What is being asked: For the entries below, the expected answer is the line with "the corresponding sample.", the line with "pipetting upand down.", and every line between them, exactly as written, and nothing more.

Source records
# # # # #

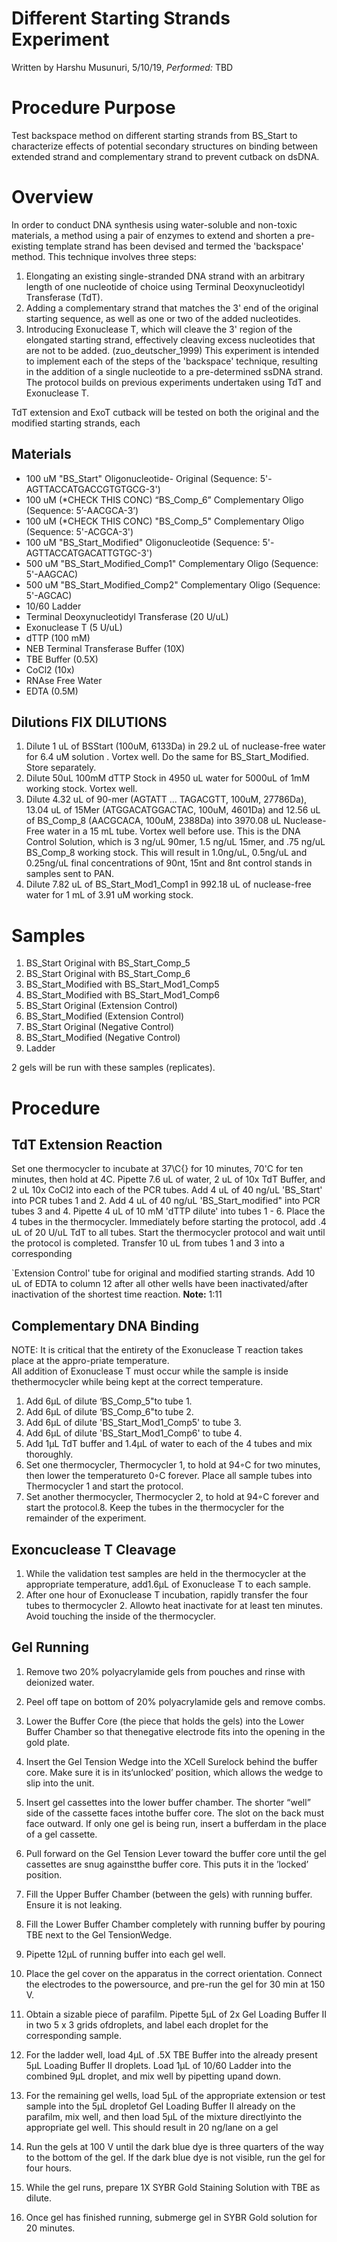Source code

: # Different Starting Strands Experiment
Written by Harshu Musunuri, 5/10/19, *Performed:* TBD

Procedure Purpose
=================

Test backspace method on different starting strands from BS_Start to characterize effects of potential secondary structures on binding between extended strand and complementary strand to prevent cutback on dsDNA. 

Overview
========
In order to conduct DNA synthesis using water-soluble and non-toxic materials, a method using a pair of enzymes to extend and shorten a pre-existing template strand has been devised and termed the 'backspace' method. This technique involves three steps:

1. Elongating an existing single-stranded DNA strand with an arbitrary length of one nucleotide of choice using Terminal Deoxynucleotidyl Transferase (TdT).
2. Adding a complementary strand that matches the 3' end of the original starting sequence, as well as one or two of the added nucleotides.
3. Introducing Exonuclease T, which will cleave the 3' region of the elongated starting strand, effectively cleaving excess nucleotides that are not to be added. (zuo_deutscher_1999)
This experiment is intended to implement each of the steps of the 'backspace' technique, resulting in the addition of a single nucleotide to a pre-determined ssDNA strand. The protocol builds on previous experiments undertaken using TdT and Exonuclease T. 

TdT extension and ExoT cutback will be tested on both the original and the modified starting strands, each 

## Materials

-   100 uM "BS_Start" Oligonucleotide- Original (Sequence: 5'-AGTTACCATGACCGTGTGCG-3')
-   100 uM (*CHECK THIS CONC) “BS_Comp_6” Complementary Oligo (Sequence:  5’-AACGCA-3’)
-   100 uM (*CHECK THIS CONC) "BS_Comp_5" Complementary Oligo (Sequence: 5'-ACGCA-3')
-   100 uM "BS_Start_Modified" Oligonucleotide  (Sequence: 5'-AGTTACCATGACATTGTGC-3')
-   500 uM "BS_Start_Modified_Comp1" Complementary Oligo (Sequence: 5'-AAGCAC)
-   500 uM "BS_Start_Modified_Comp2" Complementary Oligo (Sequence: 5'-AGCAC)
-   10/60 Ladder 
-   Terminal Deoxynucleotidyl Transferase (20 U/uL)
-   Exonuclease T (5 U/uL)
-   dTTP (100 mM)
-   NEB Terminal Transferase Buffer (10X)
-   TBE Buffer (0.5X) 
-   CoCl2 (10x)
-   RNAse Free Water
-   EDTA (0.5M)

## Dilutions FIX DILUTIONS
1. Dilute 1 uL of BSStart (100uM, 6133Da) in 29.2 uL of nuclease-free water for 6.4 uM solution . Vortex well. Do the same for BS_Start_Modified. Store separately. 
2. Dilute 50uL 100mM dTTP Stock in 4950 uL water for 5000uL of 1mM working stock. Vortex well.
4. Dilute 4.32 uL of 90-mer (AGTATT ... TAGACGTT, 100uM, 27786Da), 13.04 uL of 15Mer (ATGGACATGGACTAC, 100uM, 4601Da) and 12.56 uL of BS_Comp_8 (AACGCACA, 100uM, 2388Da) into 3970.08 uL Nuclease-Free water in a 15 mL tube. Vortex well before use. This is the DNA Control Solution, which is 3 ng/uL 90mer, 1.5 ng/uL 15mer, and .75 ng/uL BS_Comp_8 working stock. This will result in 1.0ng/uL, 0.5ng/uL and 0.25ng/uL final concentrations of 90nt, 15nt and 8nt control stands in samples sent to PAN.
5. Dilute 7.82 uL of BS_Start_Mod1_Comp1 in 992.18 uL of nuclease-free water for 1 mL of 3.91 uM working stock.

Samples
=========
1. BS_Start Original with BS_Start_Comp_5
2. BS_Start Original with BS_Start_Comp_6
3. BS_Start_Modified with BS_Start_Mod1_Comp5
4. BS_Start_Modified with BS_Start_Mod1_Comp6
5. BS_Start Original (Extension Control)
6. BS_Start_Modified (Extension Control)
7. BS_Start Original (Negative Control)
8. BS_Start_Modified (Negative Control)
9. Ladder 

2 gels will be run with these samples (replicates). 

Procedure
=========

## TdT Extension Reaction
Set one thermocycler to incubate at 37\C{} for 10 minutes, 70'C for ten minutes, then hold at 4C.
Pipette 7.6 uL of water, 2 uL of 10x TdT Buffer, and 2 uL 10x CoCl2 into each of the PCR tubes.
Add 4 uL of 40 ng/uL 'BS_Start' into PCR tubes 1 and 2. 
Add 4 uL of 40 ng/uL 'BS_Start_modified" into PCR tubes 3 and 4. 
Pipette 4 uL of 10 mM 'dTTP dilute' into tubes 1 - 6. 
Place the 4 tubes in the thermocycler.
Immediately before starting the protocol, add .4 uL of 20 U/uL TdT to all tubes.
Start the thermocycler protocol and wait until the protocol is completed.
Transfer 10 uL from tubes 1 and 3 into a corresponding 

`Extension Control' tube for original and modified starting strands. 
Add 10 uL of EDTA to column 12 after all other wells have been inactivated/after inactivation of the shortest time reaction. 
**Note:** 1:11

## Complementary DNA Binding 

NOTE: It is critical that the entirety of the Exonuclease T reaction takes place at the appro-priate temperature.  
All addition of Exonuclease T must occur while the sample is inside thethermocycler while being kept at the correct temperature.

1.  Add 6μL of dilute ‘BS_Comp_5"to tube 1. 
2.  Add 6μL of dilute ‘BS_Comp_6"to tube 2. 
3.  Add 6μL of dilute 'BS_Start_Mod1_Comp5' to tube 3. 
4.  Add 6μL of dilute 'BS_Start_Mod1_Comp6' to tube 4. 
5.  Add 1μL TdT buffer and 1.4μL of water to each of the 4 tubes and mix thoroughly.
6.  Set one thermocycler, Thermocycler 1, to hold at 94◦C for two minutes, then lower the temperatureto 0◦C forever.  Place all sample tubes into Thermocycler 1 and start the protocol.
7.  Set another thermocycler, Thermocycler 2, to hold at 94◦C forever and start the protocol.8.  Keep the tubes in the thermocycler for the remainder of the experiment.

## Exoncuclease T Cleavage

1.  While the validation test samples are held in the thermocycler at the appropriate temperature, add1.6μL of Exonuclease T to each sample.
2.  After one hour of Exonuclease T incubation, rapidly transfer the four tubes to thermocycler 2.  Allowto heat inactivate for at least ten minutes.  Avoid touching the inside of the thermocycler.

## Gel Running

1.  Remove two 20% polyacrylamide gels from pouches and rinse with deionized water.
2.  Peel off tape on bottom of 20% polyacrylamide gels and remove combs.
3.  Lower  the  Buffer  Core  (the  piece  that  holds  the  gels)  into  the  Lower  Buffer  Chamber  so  that  thenegative electrode fits into the opening in the gold plate.
4.  Insert the Gel Tension Wedge into the XCell Surelock behind the buffer core.  Make sure it is in its‘unlocked’ position, which allows the wedge to slip into the unit.
5.  Insert gel cassettes into the lower buffer chamber.  The shorter “well” side of the cassette faces intothe buffer core.  The slot on the back must face outward.  If only one gel is being run, insert a bufferdam in the place of a gel cassette.
6.  Pull forward on the Gel Tension Lever toward the buffer core until the gel cassettes are snug againstthe buffer core.  This puts it in the ’locked’ position.
7.  Fill the Upper Buffer Chamber (between the gels) with running buffer.  Ensure it is not leaking.
8.  Fill the Lower Buffer Chamber completely with running buffer by pouring TBE next to the Gel TensionWedge.
9.  Pipette 12μL of running buffer into each gel well.
10.  Place the gel cover on the apparatus in the correct orientation.  Connect the electrodes to the powersource, and pre-run the gel for 30 min at 150 V. 

1.  Obtain  a  sizable  piece  of  parafilm.   Pipette  5μL  of  2x  Gel  Loading  Buffer  II  in  two  5  x  3  grids  ofdroplets, and label each droplet for the corresponding sample.
2.  For  the  ladder  well,  load  4μL  of  .5X  TBE  Buffer  into  the  already  present  5μL  Loading  Buffer  II droplets.  Load 1μL of 10/60 Ladder into the combined 9μL droplet, and mix well by pipetting upand down.
3.  For the remaining gel wells, load 5μL of the appropriate extension or test sample into the 5μL dropletof Gel Loading Buffer II already on the parafilm, mix well, and then load 5μL of the mixture directlyinto the appropriate gel well.  This should result in 20 ng/lane on a gel
4.  Run the gels at 100 V until the dark blue dye is three quarters of the way to the bottom of the gel.  If the dark blue dye is not visible, run the gel for four hours. 
5. While the gel runs, prepare 1X SYBR Gold Staining Solution with TBE as dilute.
6.  Once gel has finished running, submerge gel in SYBR Gold solution for 20 minutes.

# # # # #

The answer:
1.  Obtain  a  sizable  piece  of  parafilm.   Pipette  5μL  of  2x  Gel  Loading  Buffer  II  in  two  5  x  3  grids  ofdroplets, and label each droplet for the corresponding sample.
2.  For  the  ladder  well,  load  4μL  of  .5X  TBE  Buffer  into  the  already  present  5μL  Loading  Buffer  II droplets.  Load 1μL of 10/60 Ladder into the combined 9μL droplet, and mix well by pipetting upand down.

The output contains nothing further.